* EXERCISE REQUIREMENTS
Set down each line of the data below exactly.

* EXTRACTED ENTRIES
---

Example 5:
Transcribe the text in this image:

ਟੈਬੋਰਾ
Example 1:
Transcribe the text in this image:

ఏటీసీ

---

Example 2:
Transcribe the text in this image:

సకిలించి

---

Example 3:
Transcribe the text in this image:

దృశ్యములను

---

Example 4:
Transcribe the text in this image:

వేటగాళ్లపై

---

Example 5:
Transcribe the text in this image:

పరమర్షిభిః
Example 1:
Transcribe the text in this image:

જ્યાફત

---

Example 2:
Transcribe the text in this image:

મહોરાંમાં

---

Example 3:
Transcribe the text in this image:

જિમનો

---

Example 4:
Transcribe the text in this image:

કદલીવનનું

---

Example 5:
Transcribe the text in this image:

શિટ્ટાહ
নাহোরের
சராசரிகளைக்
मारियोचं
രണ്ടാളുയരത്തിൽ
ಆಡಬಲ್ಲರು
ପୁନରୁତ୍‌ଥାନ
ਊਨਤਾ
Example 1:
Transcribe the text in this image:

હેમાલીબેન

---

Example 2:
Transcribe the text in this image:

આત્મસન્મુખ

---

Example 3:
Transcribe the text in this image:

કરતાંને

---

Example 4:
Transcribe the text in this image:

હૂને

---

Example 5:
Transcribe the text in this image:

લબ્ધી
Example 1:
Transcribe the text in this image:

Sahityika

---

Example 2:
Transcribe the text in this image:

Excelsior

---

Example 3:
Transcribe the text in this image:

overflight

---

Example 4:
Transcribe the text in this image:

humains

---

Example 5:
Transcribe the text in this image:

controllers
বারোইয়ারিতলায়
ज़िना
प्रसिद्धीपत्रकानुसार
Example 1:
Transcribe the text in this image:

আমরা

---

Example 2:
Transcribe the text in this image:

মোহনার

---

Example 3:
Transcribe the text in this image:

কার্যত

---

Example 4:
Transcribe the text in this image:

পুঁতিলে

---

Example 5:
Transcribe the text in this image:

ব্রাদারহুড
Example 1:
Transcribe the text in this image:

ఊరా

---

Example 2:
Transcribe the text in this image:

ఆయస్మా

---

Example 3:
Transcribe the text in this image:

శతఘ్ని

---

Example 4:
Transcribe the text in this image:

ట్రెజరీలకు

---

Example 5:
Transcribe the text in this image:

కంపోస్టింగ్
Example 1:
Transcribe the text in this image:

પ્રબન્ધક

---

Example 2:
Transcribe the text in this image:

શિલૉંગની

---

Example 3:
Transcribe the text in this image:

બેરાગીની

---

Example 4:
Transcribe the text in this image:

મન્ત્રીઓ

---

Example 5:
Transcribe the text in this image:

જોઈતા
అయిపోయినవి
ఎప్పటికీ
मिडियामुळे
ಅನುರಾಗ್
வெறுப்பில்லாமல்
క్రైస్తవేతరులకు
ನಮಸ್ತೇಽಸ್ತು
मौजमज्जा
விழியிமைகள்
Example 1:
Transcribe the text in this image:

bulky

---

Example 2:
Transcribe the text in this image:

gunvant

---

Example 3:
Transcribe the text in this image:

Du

* TASK RESPONSE
---

Example 5:
Transcribe the text in this image:

ਟੈਬੋਰਾ
Example 1:
Transcribe the text in this image:

ఏటీసీ

---

Example 2:
Transcribe the text in this image:

సకిలించి

---

Example 3:
Transcribe the text in this image:

దృశ్యములను

---

Example 4:
Transcribe the text in this image:

వేటగాళ్లపై

---

Example 5:
Transcribe the text in this image:

పరమర్షిభిః
Example 1:
Transcribe the text in this image:

જ્યાફત

---

Example 2:
Transcribe the text in this image:

મહોરાંમાં

---

Example 3:
Transcribe the text in this image:

જિમનો

---

Example 4:
Transcribe the text in this image:

કદલીવનનું

---

Example 5:
Transcribe the text in this image:

શિટ્ટાહ
নাহোরের
சராசரிகளைக்
मारियोचं
രണ്ടാളുയരത്തിൽ
ಆಡಬಲ್ಲರು
ପୁନରୁତ୍‌ଥାନ
ਊਨਤਾ
Example 1:
Transcribe the text in this image:

હેમાલીબેન

---

Example 2:
Transcribe the text in this image:

આત્મસન્મુખ

---

Example 3:
Transcribe the text in this image:

કરતાંને

---

Example 4:
Transcribe the text in this image:

હૂને

---

Example 5:
Transcribe the text in this image:

લબ્ધી
Example 1:
Transcribe the text in this image:

Sahityika

---

Example 2:
Transcribe the text in this image:

Excelsior

---

Example 3:
Transcribe the text in this image:

overflight

---

Example 4:
Transcribe the text in this image:

humains

---

Example 5:
Transcribe the text in this image:

controllers
বারোইয়ারিতলায়
ज़िना
प्रसिद्धीपत्रकानुसार
Example 1:
Transcribe the text in this image:

আমরা

---

Example 2:
Transcribe the text in this image:

মোহনার

---

Example 3:
Transcribe the text in this image:

কার্যত

---

Example 4:
Transcribe the text in this image:

পুঁতিলে

---

Example 5:
Transcribe the text in this image:

ব্রাদারহুড
Example 1:
Transcribe the text in this image:

ఊరా

---

Example 2:
Transcribe the text in this image:

ఆయస్మా

---

Example 3:
Transcribe the text in this image:

శతఘ్ని

---

Example 4:
Transcribe the text in this image:

ట్రెజరీలకు

---

Example 5:
Transcribe the text in this image:

కంపోస్టింగ్
Example 1:
Transcribe the text in this image:

પ્રબન્ધક

---

Example 2:
Transcribe the text in this image:

શિલૉંગની

---

Example 3:
Transcribe the text in this image:

બેરાગીની

---

Example 4:
Transcribe the text in this image:

મન્ત્રીઓ

---

Example 5:
Transcribe the text in this image:

જોઈતા
అయిపోయినవి
ఎప్పటికీ
मिडियामुळे
ಅನುರಾಗ್
வெறுப்பில்லாமல்
క్రైస్తవేతరులకు
ನಮಸ್ತೇಽಸ್ತು
मौजमज्जा
விழியிமைகள்
Example 1:
Transcribe the text in this image:

bulky

---

Example 2:
Transcribe the text in this image:

gunvant

---

Example 3:
Transcribe the text in this image:

Du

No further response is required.